We’ve all heard the platitudes:

  • Don’t worry so much.
  • Believe in yourself.
  • Don’t be discouraged.
  • Be happy.
  • Don’t take it personally.

This advice usually comes from friends or family who care and wish us only the best. They see our suffering and want to ease the burden. Their hearts are undoubtedly in the right place, and we love them all the more for their efforts, but often these words of support make us feel worse rather than better. They are a burden. Another way for us to fail.

Alex PE/Flickrcc

Alex PE/Flickrcc

Certainly, if we had the choice, we’d all be hopeful, secure, worry-free, happy, and immune to negative feedback. But that’s not the way human beings—particularly writers—work.

I, for one, can’t do happy on command. Oh, but if I could! Wouldn’t it be grand if being told to be happy made it so? If being counseled not to worry vanquished anxiety?

Take loved ones’ advice in the generous spirit it’s offered rather than to heart. Don’t let the support of those near and dear be an additional weight crushing your fragile ego.

The next time you read a bad review or receive negative feedback, and someone important tells you not to worry or take it personally, don’t stress.
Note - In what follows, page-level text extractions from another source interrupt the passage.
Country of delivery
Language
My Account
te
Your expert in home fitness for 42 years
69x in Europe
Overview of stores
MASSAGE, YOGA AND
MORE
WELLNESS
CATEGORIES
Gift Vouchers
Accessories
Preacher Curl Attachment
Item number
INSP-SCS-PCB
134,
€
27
Remember what they’re really saying is don’t give up.

And don’t give up, fellow IWSG’ers, is advice live and write by.


JULY 6TH QUESTION: What’s the best thing someone has ever said about your writing?

A year after winning a story competition, one of the judges wrote me to say my submission from the previous year was far better than any of the current year’s entries. That he’d been hooked by the second paragraph. I felt as if I’d won two years in a row.